Chart understanding data
+ + + + +

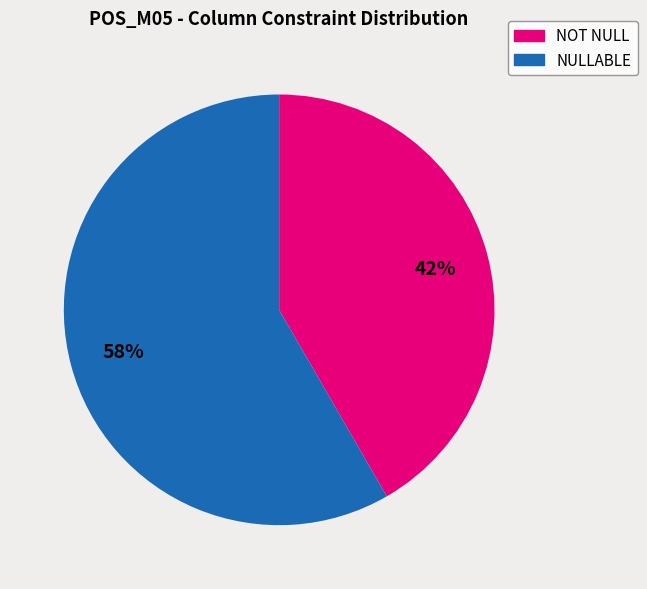

To the nearest percent, what is the average slice percentage?

50%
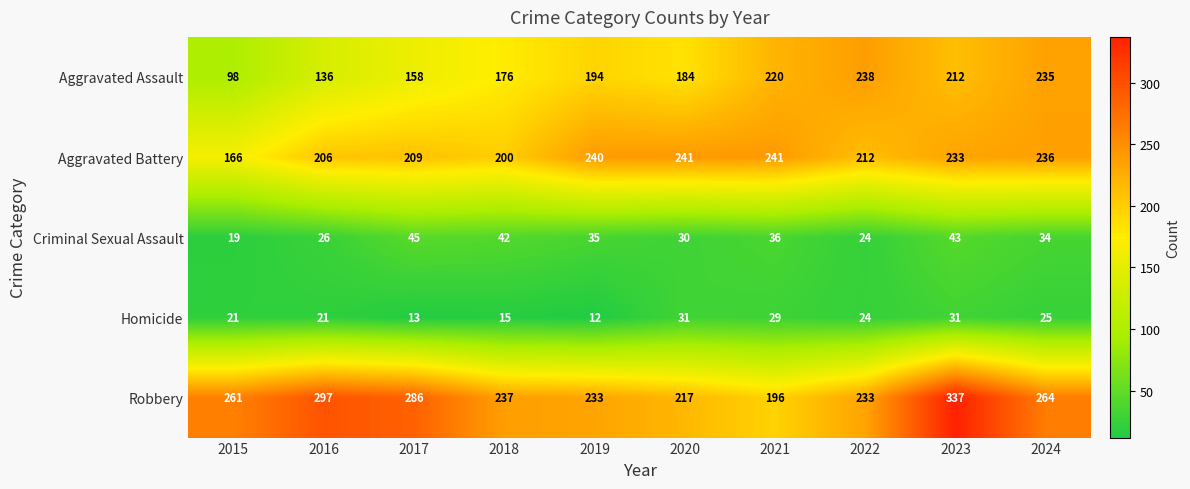

What is the minimum value for Aggravated Battery?

166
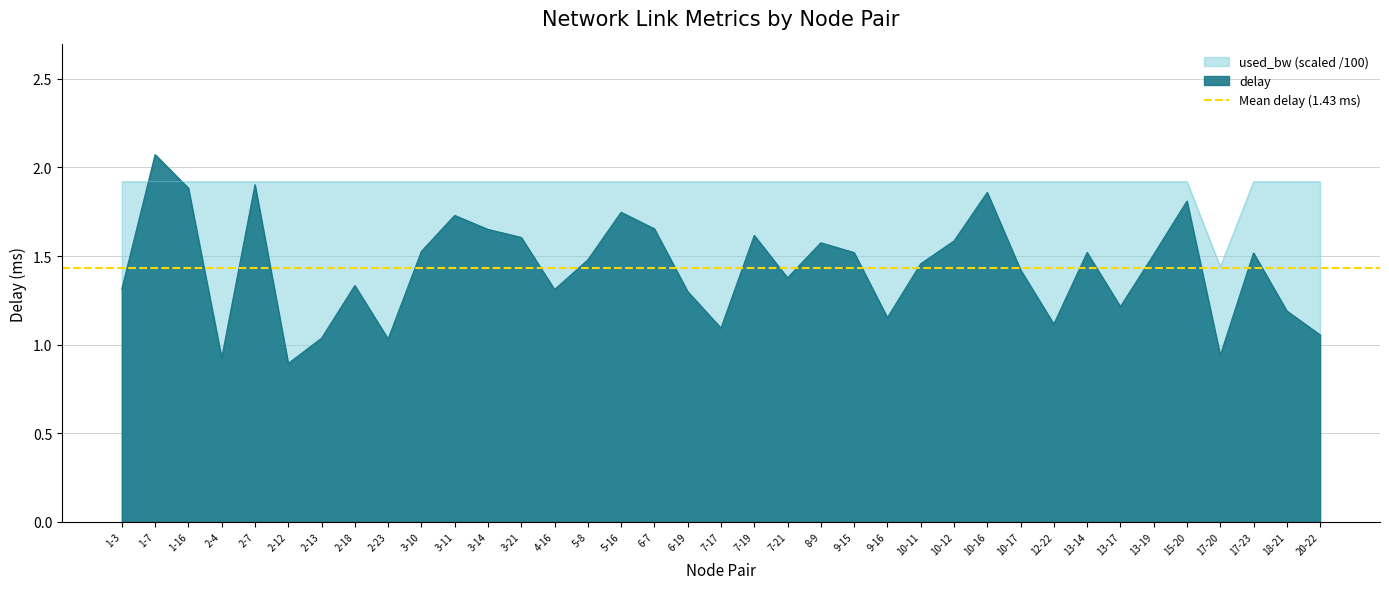

At which category does delay reach its first local peak?

1-7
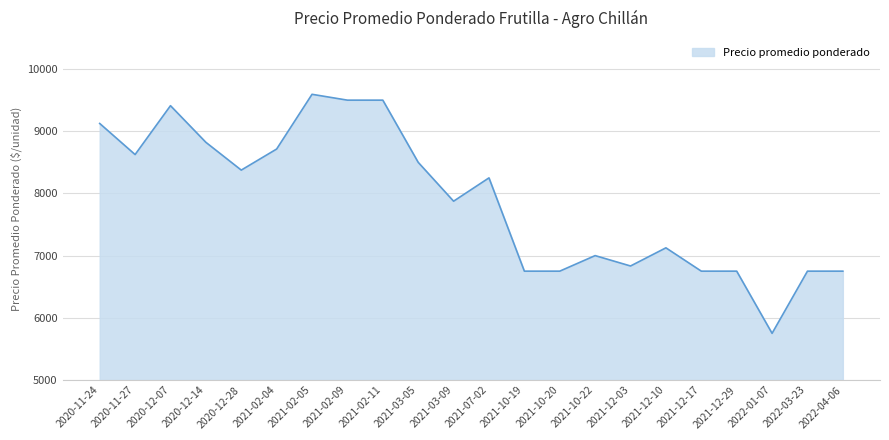

Which category has the highest value across all series?

2021-02-05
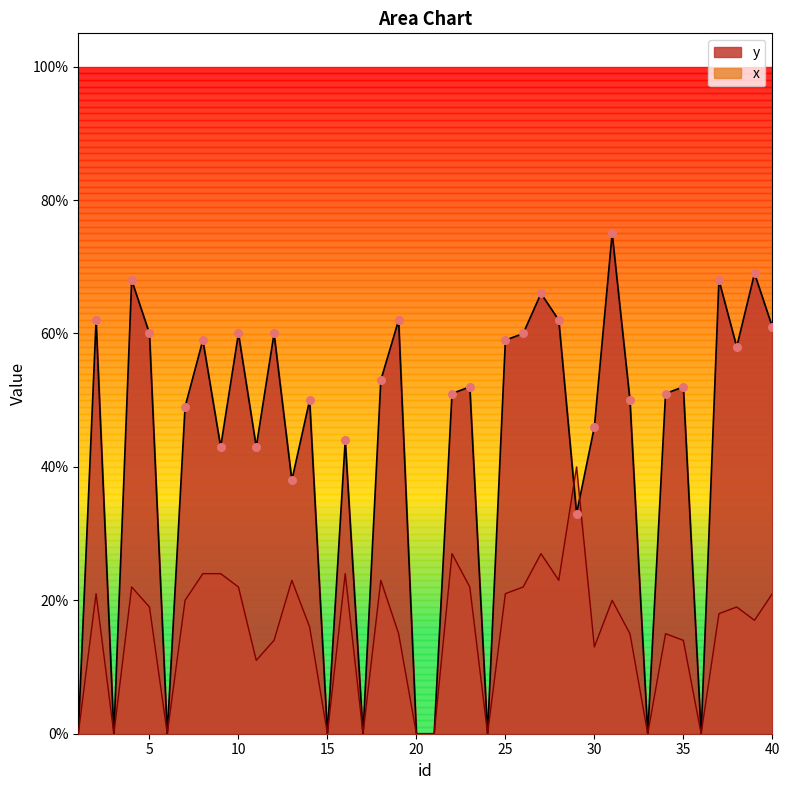

Which series reaches the minimum Y coordinate?

y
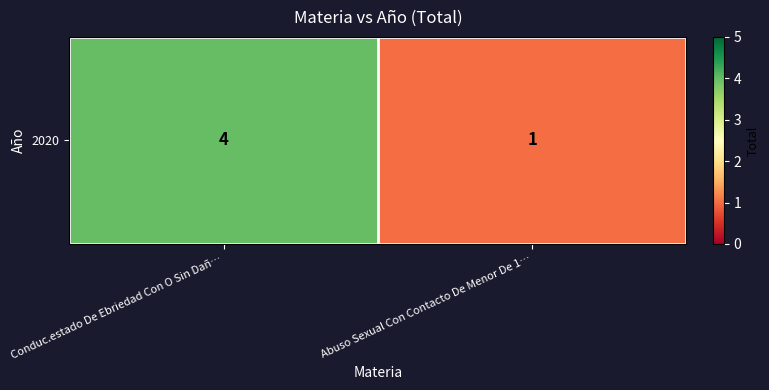

What is the change in value from Conduc.estado De Ebriedad Con O Sin Dañ… to Abuso Sexual Con Contacto De Menor De 1…?

-3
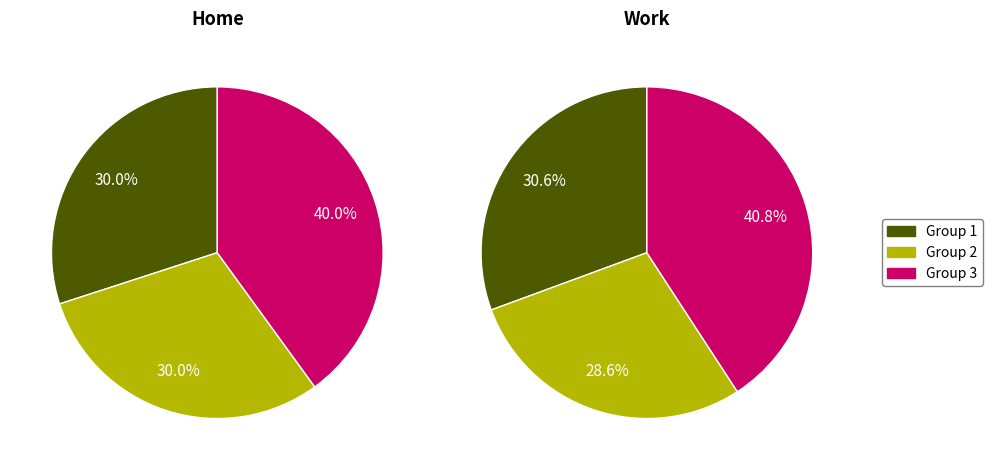

Is there any slice that represents more than half of the pie?

No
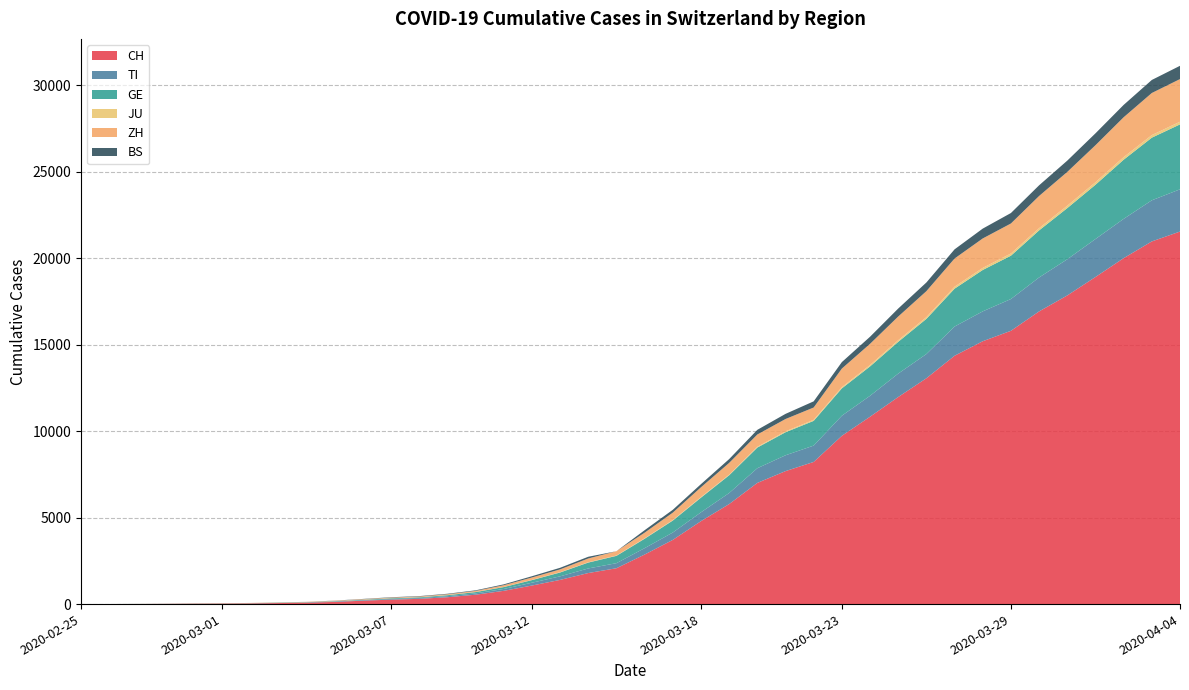

Reading left to right, extract all data points from this chart.

CH: 2020-02-25=0	2020-02-26=2	2020-02-27=6	2020-02-28=13	2020-02-29=23	2020-03-01=29	2020-03-02=40	2020-03-03=59	2020-03-04=83	2020-03-05=125	2020-03-06=197	2020-03-07=257	2020-03-08=303	2020-03-09=396	2020-03-10=542	2020-03-11=766	2020-03-12=1072	2020-03-13=1398	2020-03-14=1795	2020-03-15=2072	2020-03-16=2864	2020-03-17=3710	2020-03-18=4794	2020-03-19=5781	2020-03-20=7005	2020-03-21=7686	2020-03-22=8217	2020-03-23=9727	2020-03-24=10831	2020-03-25=11970	2020-03-26=13054	2020-03-27=14356	2020-03-28=15195	2020-03-29=15798	2020-03-30=16920	2020-03-31=17842	2020-04-01=18908	2020-04-02=19997	2020-04-03=20965	2020-04-04=21535
TI: 2020-02-25=0	2020-02-26=1	2020-02-27=1	2020-02-28=1	2020-02-29=2	2020-03-01=2	2020-03-02=4	2020-03-03=8	2020-03-04=13	2020-03-05=25	2020-03-06=28	2020-03-07=41	2020-03-08=49	2020-03-09=61	2020-03-10=75	2020-03-11=108	2020-03-12=163	2020-03-13=206	2020-03-14=265	2020-03-15=293	2020-03-16=368	2020-03-17=426	2020-03-18=511	2020-03-19=638	2020-03-20=849	2020-03-21=916	2020-03-22=945	2020-03-23=1162	2020-03-24=1209	2020-03-25=1354	2020-03-26=1401	2020-03-27=1688	2020-03-28=1727	2020-03-29=1837	2020-03-30=1962	2020-03-31=2091	2020-04-01=2195	2020-04-02=2271	2020-04-03=2377	2020-04-04=2442
GE: 2020-02-25=0	2020-02-26=1	2020-02-27=1	2020-02-28=4	2020-02-29=8	2020-03-01=9	2020-03-02=10	2020-03-03=13	2020-03-04=14	2020-03-05=17	2020-03-06=25	2020-03-07=38	2020-03-08=40	2020-03-09=56	2020-03-10=76	2020-03-11=109	2020-03-12=150	2020-03-13=222	2020-03-14=340	2020-03-15=423	2020-03-16=544	2020-03-17=692	2020-03-18=848	2020-03-19=1027	2020-03-20=1194	2020-03-21=1331	2020-03-22=1430	2020-03-23=1582	2020-03-24=1699	2020-03-25=1837	2020-03-26=2033	2020-03-27=2190	2020-03-28=2393	2020-03-29=2505	2020-03-30=2721	2020-03-31=2958	2020-04-01=3137	2020-04-02=3420	2020-04-03=3621	2020-04-04=3753
JU: 2020-02-25=0	2020-02-26=0	2020-02-27=1	2020-02-28=1	2020-02-29=1	2020-03-01=1	2020-03-02=1	2020-03-03=2	2020-03-04=2	2020-03-05=4	2020-03-06=4	2020-03-07=5	2020-03-08=5	2020-03-09=7	2020-03-10=7	2020-03-11=7	2020-03-12=12	2020-03-13=17	2020-03-14=18	2020-03-15=19	2020-03-16=25	2020-03-17=29	2020-03-18=32	2020-03-19=36	2020-03-20=44	2020-03-21=54	2020-03-22=61	2020-03-23=69	2020-03-24=82	2020-03-25=92	2020-03-26=100	2020-03-27=114	2020-03-28=119	2020-03-29=127	2020-03-30=128	2020-03-31=140	2020-04-01=145	2020-04-02=149	2020-04-03=149	2020-04-04=154
ZH: 2020-02-25=0	2020-02-26=0	2020-02-27=2	2020-02-28=2	2020-02-29=6	2020-03-01=7	2020-03-02=10	2020-03-03=13	2020-03-04=15	2020-03-05=23	2020-03-06=29	2020-03-07=34	2020-03-08=40	2020-03-09=49	2020-03-10=62	2020-03-11=101	2020-03-12=140	2020-03-13=163	2020-03-14=218	2020-03-15=250	2020-03-16=326	2020-03-17=429	2020-03-18=568	2020-03-19=679	2020-03-20=711	2020-03-21=711	2020-03-22=711	2020-03-23=1075	2020-03-24=1223	2020-03-25=1370	2020-03-26=1502	2020-03-27=1629	2020-03-28=1703	2020-03-29=1735	2020-03-30=1861	2020-03-31=1952	2020-04-01=2141	2020-04-02=2305	2020-04-03=2433	2020-04-04=2466
BS: 2020-02-25=0	2020-02-26=0	2020-02-27=1	2020-02-28=1	2020-02-29=1	2020-03-01=1	2020-03-02=1	2020-03-03=3	2020-03-04=3	2020-03-05=8	2020-03-06=15	2020-03-07=21	2020-03-08=24	2020-03-09=28	2020-03-10=33	2020-03-11=49	2020-03-12=73	2020-03-13=92	2020-03-14=100	2020-03-15=0	2020-03-16=143	2020-03-17=164	2020-03-18=181	2020-03-19=220	2020-03-20=270	2020-03-21=297	2020-03-22=356	2020-03-23=374	2020-03-24=410	2020-03-25=462	2020-03-26=501	2020-03-27=530	2020-03-28=569	2020-03-29=605	2020-03-30=617	2020-03-31=653	2020-04-01=687	2020-04-02=714	2020-04-03=754	2020-04-04=767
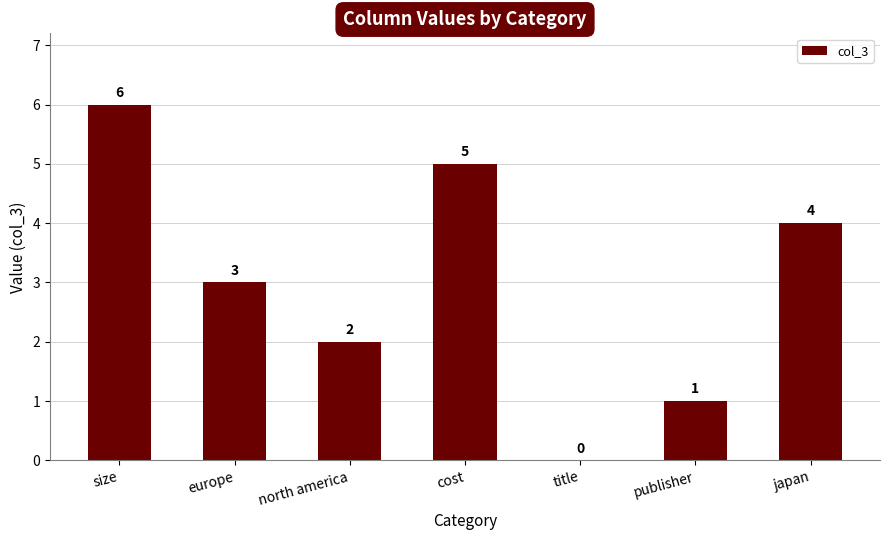

What is the average value?

3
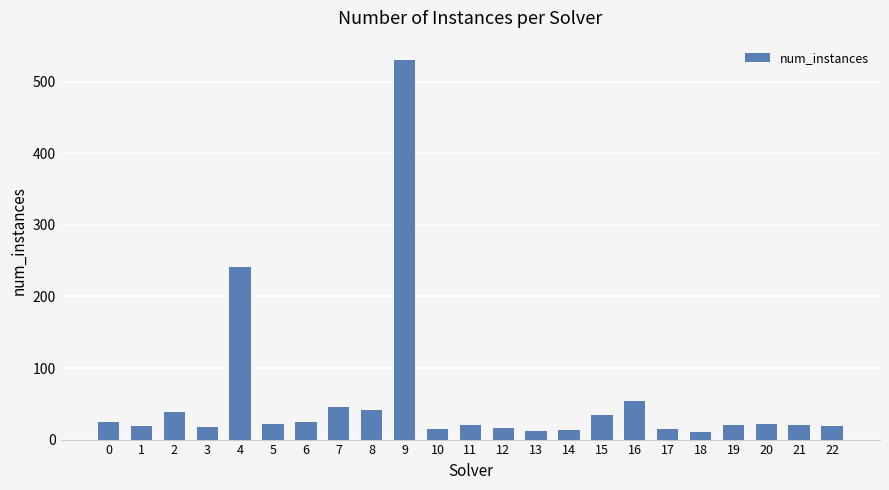

What is the maximum value shown in the chart?

531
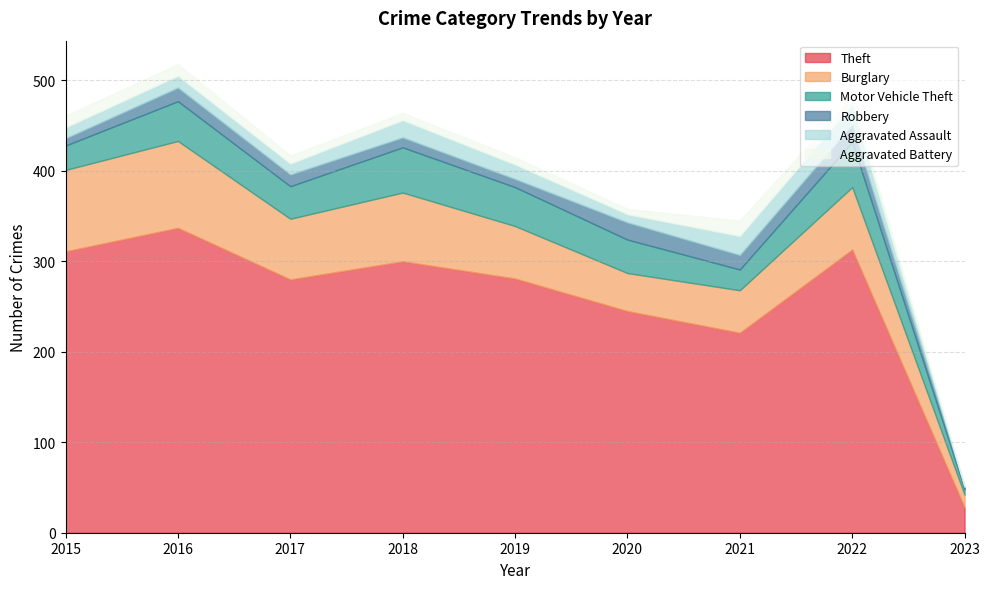

Which series has the largest total across all categories?

Theft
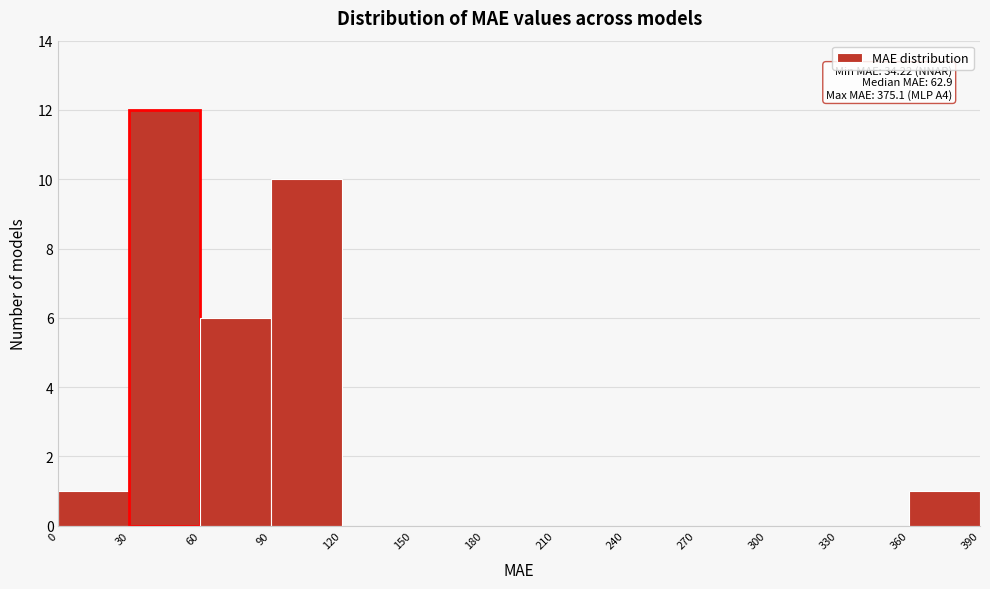

Which range on the x-axis has the tallest bar?

30 to 60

+ + + + +

§ **Exercise**
Pull out the lines from the one containing "At which category" through the one containing "Reading left to", both included, and copy them word for word. Omit the pictures from your answer.

§ **Response**
At which category does delay reach its first local peak?

1-7

Which category has the highest value across all series?

2021-02-05

Which series reaches the minimum Y coordinate?

y

What is the change in value from Conduc.estado De Ebriedad Con O Sin Dañ… to Abuso Sexual Con Contacto De Menor De 1…?

-3

Is there any slice that represents more than half of the pie?

No

Reading left to right, extract all data points from this chart.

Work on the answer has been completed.